A single credit union in a single market is great, but imagine the combined impact all credit unions nationwide or across even one state could make. A grander collaboration like that would make a meaningful difference in the systemic oppression of people of color. Consider the industry’s total assets of $1.8 trillion. A commitment of $180 billion in home loans to marginalized communities could move the needle, not only for those served by GreenState but also for the country. That’s our long-term goal — to encourage other credit unions to embrace and ultimately commit to this idea.
CU QUICK FACTS
GreenState Credit Union
HQ: North Liberty, IA
Data as of 03.31.22
12-MO SHARE GROWTH: 28.8%
12-MO LOAN GROWTH: 28.9%
What lessons have you learned so far?
JD: It’s important we’re deliberate about the why behind this initiative — particularly for our staff. It’s vital our teammates understand what we’re trying to achieve and how it benefits the community. By and large we’ve had nothing but positive support from the communities we serve, but if individuals do raise concerns or seem hesitant, I use those opportunities to speak to the why behind the initiative and how it benefits everyone involved.
The other lesson learned is that it’s OK to launch quickly and adjust later. We went live and announced our commitment before we had all our ducks in a row. We had the policy developed for the most part but not fine-tuned in the way we normally would. This created a sense of urgency and forced us to move quickly in a short timeframe. You can always modify small things, but if you delay you might miss an opportunity to make a difference in the lives of others.
RD: We are still early in the process on the underwriting side, but we are committed to adapting and learning from any mistakes we make along the way. We have partnered with NAMMBA (the National Association of Minority Mortgage Bankers Association) to become ASIL Certified (Accredited Social Impact Lender). NAMMBA will help us improve our plan and playbook on this program.
What advice do you have for other credit unions?

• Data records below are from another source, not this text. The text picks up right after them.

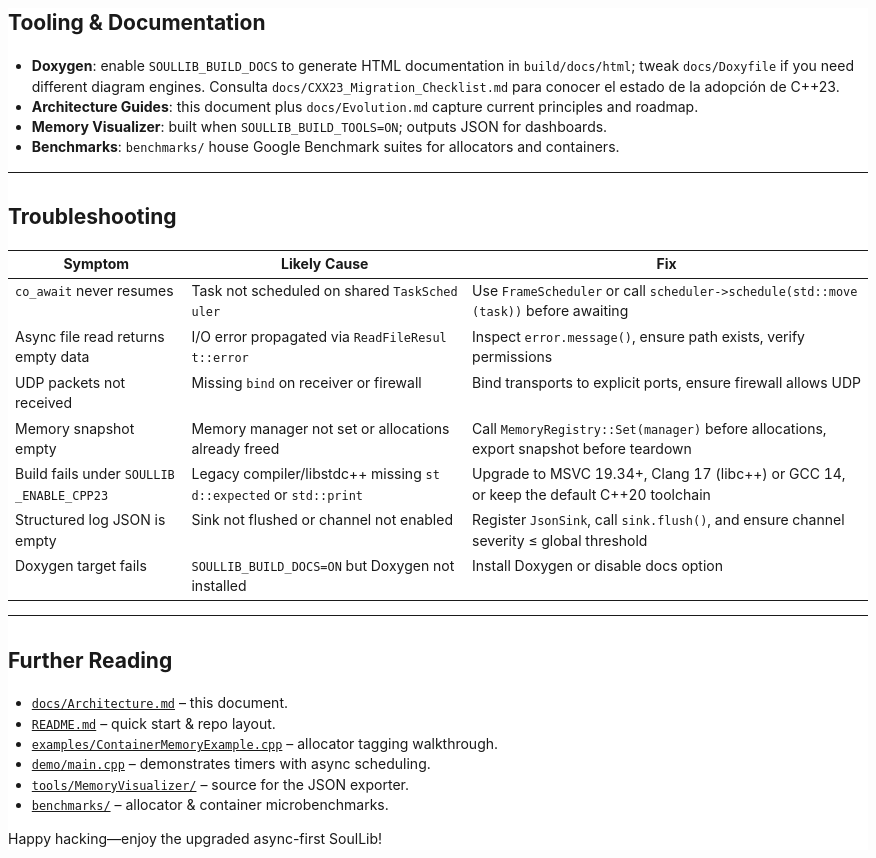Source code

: 
## Tooling & Documentation

* **Doxygen**: enable `SOULLIB_BUILD_DOCS` to generate HTML documentation in `build/docs/html`; tweak `docs/Doxyfile` if you need different diagram engines. Consulta `docs/CXX23_Migration_Checklist.md` para conocer el estado de la adopción de C++23.
* **Architecture Guides**: this document plus `docs/Evolution.md` capture current principles and roadmap.
* **Memory Visualizer**: built when `SOULLIB_BUILD_TOOLS=ON`; outputs JSON for dashboards.
* **Benchmarks**: `benchmarks/` house Google Benchmark suites for allocators and containers.

---

## Troubleshooting

| Symptom | Likely Cause | Fix |
|---------|--------------|-----|
| `co_await` never resumes | Task not scheduled on shared `TaskScheduler` | Use `FrameScheduler` or call `scheduler->schedule(std::move(task))` before awaiting |
| Async file read returns empty data | I/O error propagated via `ReadFileResult::error` | Inspect `error.message()`, ensure path exists, verify permissions |
| UDP packets not received | Missing `bind` on receiver or firewall | Bind transports to explicit ports, ensure firewall allows UDP |
| Memory snapshot empty | Memory manager not set or allocations already freed | Call `MemoryRegistry::Set(manager)` before allocations, export snapshot before teardown |
| Build fails under `SOULLIB_ENABLE_CPP23` | Legacy compiler/libstdc++ missing `std::expected` or `std::print` | Upgrade to MSVC 19.34+, Clang 17 (libc++) or GCC 14, or keep the default C++20 toolchain |
| Structured log JSON is empty | Sink not flushed or channel not enabled | Register `JsonSink`, call `sink.flush()`, and ensure channel severity ≤ global threshold |
| Doxygen target fails | `SOULLIB_BUILD_DOCS=ON` but Doxygen not installed | Install Doxygen or disable docs option |

---

## Further Reading

* [`docs/Architecture.md`](Architecture.md) – this document.
* [`README.md`](../README.md) – quick start & repo layout.
* [`examples/ContainerMemoryExample.cpp`](../examples/ContainerMemoryExample.cpp) – allocator tagging walkthrough.
* [`demo/main.cpp`](../demo/main.cpp) – demonstrates timers with async scheduling.
* [`tools/MemoryVisualizer/`](../tools/MemoryVisualizer) – source for the JSON exporter.
* [`benchmarks/`](../benchmarks) – allocator & container microbenchmarks.

Happy hacking—enjoy the upgraded async-first SoulLib!  
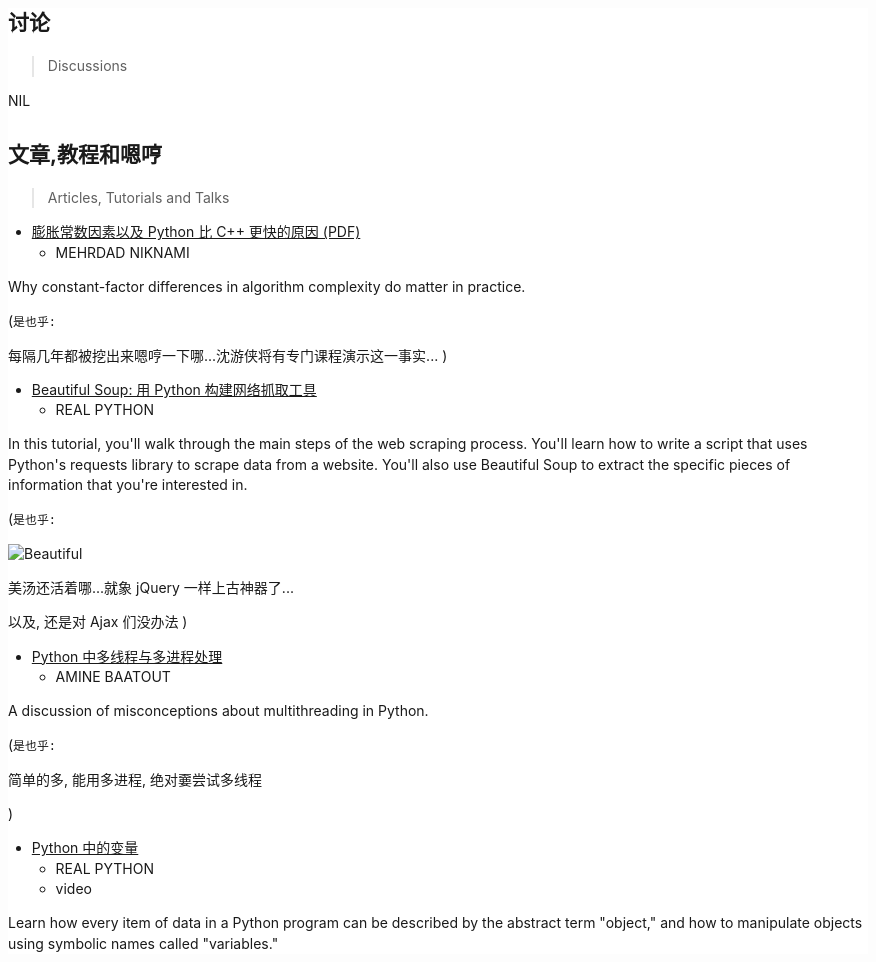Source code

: 

## 讨论
> Discussions


NIL


## 文章,教程和嗯哼 
> Articles, Tutorials and Talks




- [膨胀常数因素以及 Python 比 C++ 更快的原因 (PDF)](https://pycoders.com/link/3067/web)
    + MEHRDAD NIKNAMI

Why constant-factor differences in algorithm complexity do matter in practice.

(`是也乎:`

每隔几年都被挖出来嗯哼一下哪...沈游侠将有专门课程演示这一事实...
)


- [Beautiful Soup: 用 Python 构建网络抓取工具](https://pycoders.com/link/3071/web)
    + REAL PYTHON

In this tutorial, you'll walk through the main steps of the web scraping process. You'll learn how to write a script that uses Python's requests library to scrape data from a website. You'll also use Beautiful Soup to extract the specific pieces of information that you're interested in.


(`是也乎:`

![Beautiful](http://ydlj.zoomquiet.top/ipic/2019-12-11-ScreenShot%202019-12-11%2010.51.33.jpg)

美汤还活着哪...就象 jQuery 一样上古神器了...

以及, 还是对 Ajax 们没办法
)


- [Python 中多线程与多进程处理](https://pycoders.com/link/3061/web)
    + AMINE BAATOUT

A discussion of misconceptions about multithreading in Python.


(`是也乎:`

简单的多, 能用多进程, 绝对嫑尝试多线程

)


- [Python 中的变量](https://pycoders.com/link/3045/web)
    + REAL PYTHON 
    + video

Learn how every item of data in a Python program can be described by the abstract term "object," and how to manipulate objects using symbolic names called "variables."
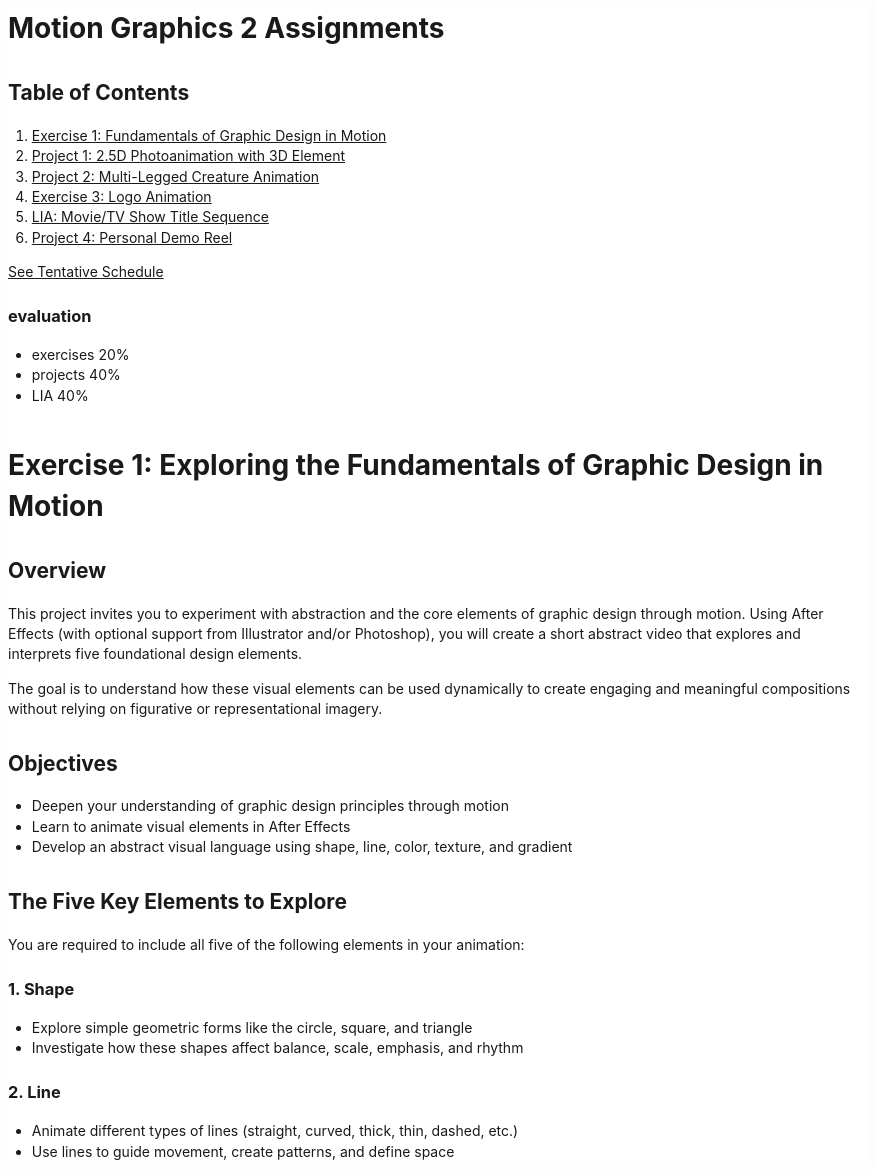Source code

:# Motion Graphics 2 Assignments

## Table of Contents
1. [Exercise 1: Fundamentals of Graphic Design in Motion](#exercise-exploring-the-fundamentals-of-graphic-design-in-motion)
2. [Project 1: 2.5D Photoanimation with 3D Element](#assignment-25d-photoanimation-with-integrated-3d-element)
3. [Project 2: Multi-Legged Creature Animation](#assignment-modeling-rigging-and-animating-a-four-legged-creature-with-physics-effects)
4. [Exercise 3: Logo Animation](#exercise--logo-animation)
5. [LIA: Movie/TV Show Title Sequence](#lia-assignment-movie-or-tv-show-title-sequence)
6. [Project 4: Personal Demo Reel](#assignment-personal-demo-reel)

[See Tentative Schedule](/mg2-schedule-a2025.md)

### evaluation
- exercises 20%
- projects 40%
- LIA 40%

# Exercise 1: Exploring the Fundamentals of Graphic Design in Motion

## Overview
This project invites you to experiment with abstraction and the core elements of graphic design through motion. Using After Effects (with optional support from Illustrator and/or Photoshop), you will create a short abstract video that explores and interprets five foundational design elements.

The goal is to understand how these visual elements can be used dynamically to create engaging and meaningful compositions without relying on figurative or representational imagery.

## Objectives
* Deepen your understanding of graphic design principles through motion
* Learn to animate visual elements in After Effects
* Develop an abstract visual language using shape, line, color, texture, and gradient

## The Five Key Elements to Explore
You are required to include all five of the following elements in your animation:

### 1. Shape
- Explore simple geometric forms like the circle, square, and triangle
- Investigate how these shapes affect balance, scale, emphasis, and rhythm

### 2. Line
- Animate different types of lines (straight, curved, thick, thin, dashed, etc.)
- Use lines to guide movement, create patterns, and define space
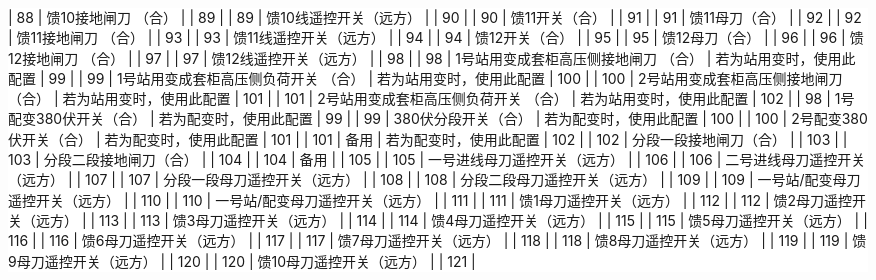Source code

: | 88   | 馈10接地闸刀 （合）                  |                                                              | 89   |
| 89   | 馈10线遥控开关（远方）               |                                                              | 90   |
| 90   | 馈11开关（合）                       |                                                              | 91   |
| 91   | 馈11母刀（合）                       |                                                              | 92   |
| 92   | 馈11接地闸刀 （合）                  |                                                              | 93   |
| 93   | 馈11线遥控开关（远方）               |                                                              | 94   |
| 94   | 馈12开关（合）                       |                                                              | 95   |
| 95   | 馈12母刀（合）                       |                                                              | 96   |
| 96   | 馈12接地闸刀 （合）                  |                                                              | 97   |
| 97   | 馈12线遥控开关（远方）               |                                                              | 98   |
| 98   | 1号站用变成套柜高压侧接地闸刀 （合） | 若为站用变时，使用此配置                                     | 99   |
| 99   | 1号站用变成套柜高压侧负荷开关 （合） | 若为站用变时，使用此配置                                     | 100  |
| 100  | 2号站用变成套柜高压侧接地闸刀 （合） | 若为站用变时，使用此配置                                     | 101  |
| 101  | 2号站用变成套柜高压侧负荷开关 （合） | 若为站用变时，使用此配置                                     | 102  |
| 98   | 1号配变380伏开关（合）               | 若为配变时，使用此配置                                       | 99   |
| 99   | 380伏分段开关（合）                  | 若为配变时，使用此配置                                       | 100  |
| 100  | 2号配变380伏开关（合）               | 若为配变时，使用此配置                                       | 101  |
| 101  | 备用                                 | 若为配变时，使用此配置                                       | 102  |
| 102  | 分段一段接地闸刀（合）               |                                                              | 103  |
| 103  | 分段二段接地闸刀（合）               |                                                              | 104  |
| 104  | 备用                                 |                                                              | 105  |
| 105  | 一号进线母刀遥控开关（远方）         |                                                              | 106  |
| 106  | 二号进线母刀遥控开关（远方）         |                                                              | 107  |
| 107  | 分段一段母刀遥控开关（远方）         |                                                              | 108  |
| 108  | 分段二段母刀遥控开关（远方）         |                                                              | 109  |
| 109  | 一号站/配变母刀遥控开关（远方）      |                                                              | 110  |
| 110  | 一号站/配变母刀遥控开关（远方）      |                                                              | 111  |
| 111  | 馈1母刀遥控开关（远方）              |                                                              | 112  |
| 112  | 馈2母刀遥控开关（远方）              |                                                              | 113  |
| 113  | 馈3母刀遥控开关（远方）              |                                                              | 114  |
| 114  | 馈4母刀遥控开关（远方）              |                                                              | 115  |
| 115  | 馈5母刀遥控开关（远方）              |                                                              | 116  |
| 116  | 馈6母刀遥控开关（远方）              |                                                              | 117  |
| 117  | 馈7母刀遥控开关（远方）              |                                                              | 118  |
| 118  | 馈8母刀遥控开关（远方）              |                                                              | 119  |
| 119  | 馈9母刀遥控开关（远方）              |                                                              | 120  |
| 120  | 馈10母刀遥控开关（远方）             |                                                              | 121  |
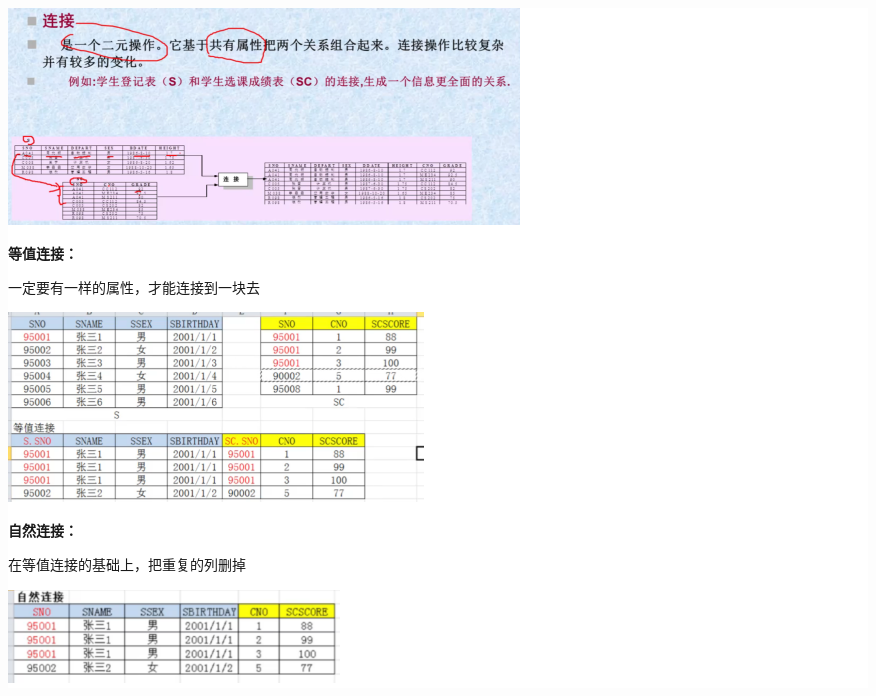 <img src="信息技术导论.assets/image-20211104195633100.png" alt="image-20211104195633100" style="zoom:50%;" />



**等值连接：**

一定要有一样的属性，才能连接到一块去

<img src="信息技术导论.assets/image-20211104200046516.png" alt="image-20211104200046516" style="zoom:50%;" />

**自然连接：**

在等值连接的基础上，把重复的列删掉

<img src="信息技术导论.assets/image-20211104200217680.png" alt="image-20211104200217680" style="zoom:67%;" />
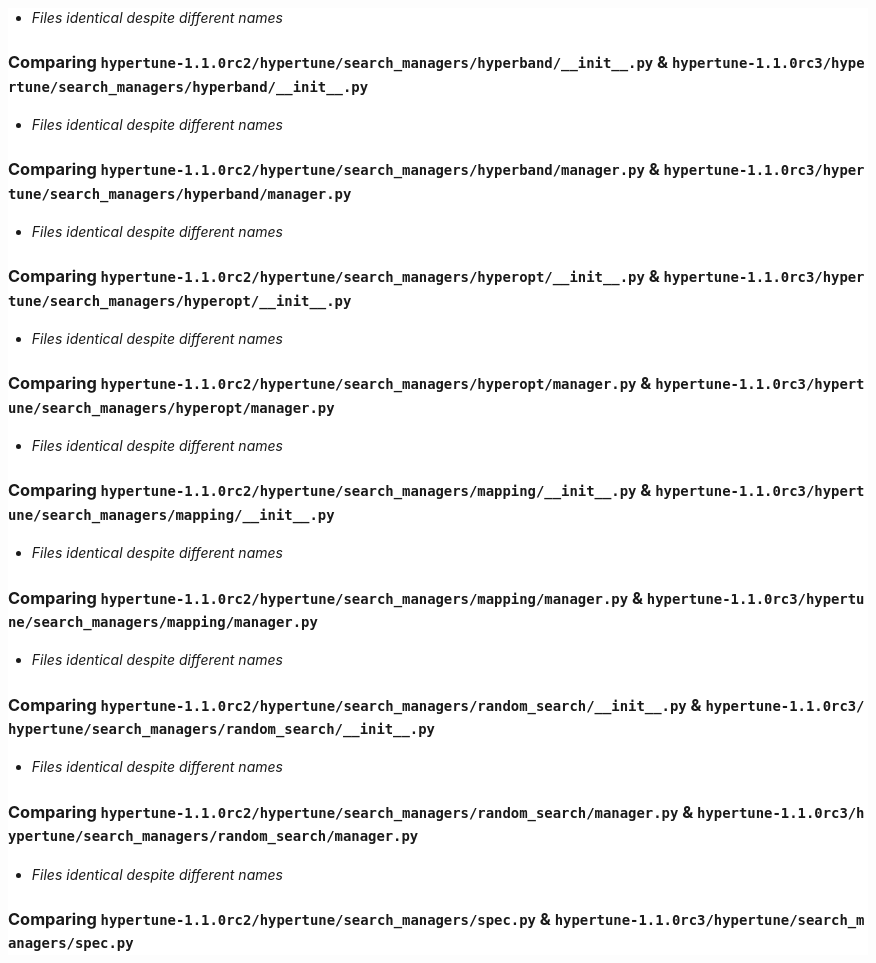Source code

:  * *Files identical despite different names*

### Comparing `hypertune-1.1.0rc2/hypertune/search_managers/hyperband/__init__.py` & `hypertune-1.1.0rc3/hypertune/search_managers/hyperband/__init__.py`

 * *Files identical despite different names*

### Comparing `hypertune-1.1.0rc2/hypertune/search_managers/hyperband/manager.py` & `hypertune-1.1.0rc3/hypertune/search_managers/hyperband/manager.py`

 * *Files identical despite different names*

### Comparing `hypertune-1.1.0rc2/hypertune/search_managers/hyperopt/__init__.py` & `hypertune-1.1.0rc3/hypertune/search_managers/hyperopt/__init__.py`

 * *Files identical despite different names*

### Comparing `hypertune-1.1.0rc2/hypertune/search_managers/hyperopt/manager.py` & `hypertune-1.1.0rc3/hypertune/search_managers/hyperopt/manager.py`

 * *Files identical despite different names*

### Comparing `hypertune-1.1.0rc2/hypertune/search_managers/mapping/__init__.py` & `hypertune-1.1.0rc3/hypertune/search_managers/mapping/__init__.py`

 * *Files identical despite different names*

### Comparing `hypertune-1.1.0rc2/hypertune/search_managers/mapping/manager.py` & `hypertune-1.1.0rc3/hypertune/search_managers/mapping/manager.py`

 * *Files identical despite different names*

### Comparing `hypertune-1.1.0rc2/hypertune/search_managers/random_search/__init__.py` & `hypertune-1.1.0rc3/hypertune/search_managers/random_search/__init__.py`

 * *Files identical despite different names*

### Comparing `hypertune-1.1.0rc2/hypertune/search_managers/random_search/manager.py` & `hypertune-1.1.0rc3/hypertune/search_managers/random_search/manager.py`

 * *Files identical despite different names*

### Comparing `hypertune-1.1.0rc2/hypertune/search_managers/spec.py` & `hypertune-1.1.0rc3/hypertune/search_managers/spec.py`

JD: Give the 10/10 commitment some serious thought. Here in Iowa, our population is expected to grow by 440,000 people over the next 18 years. Comparatively, the population of people of color in our state is expected to grow by 500,000. That means all our state’s population growth, and then some, over the next 18 years will come from people of color. This is an instance when doing good for our community will intersect with what’s good for business — and that doesn’t happen often.
The second reason I encourage other CEOs to consider this is because it resonates with employees — especially younger employees. Recruiting and retaining talent is a challenge for the entire industry, and I have been surprised by how much our staff has embraced this work. It’s become something positive to rally around and a reason they want to be a part of the credit union.
LC: Join us. Commit 10% of your total assets to homeownership initiatives that are targeted at marginalized communities. We will not be able to close the gap alone. We need our peers and competitors to step up and partner with us to make an impact.
This interview has been edited and condensed.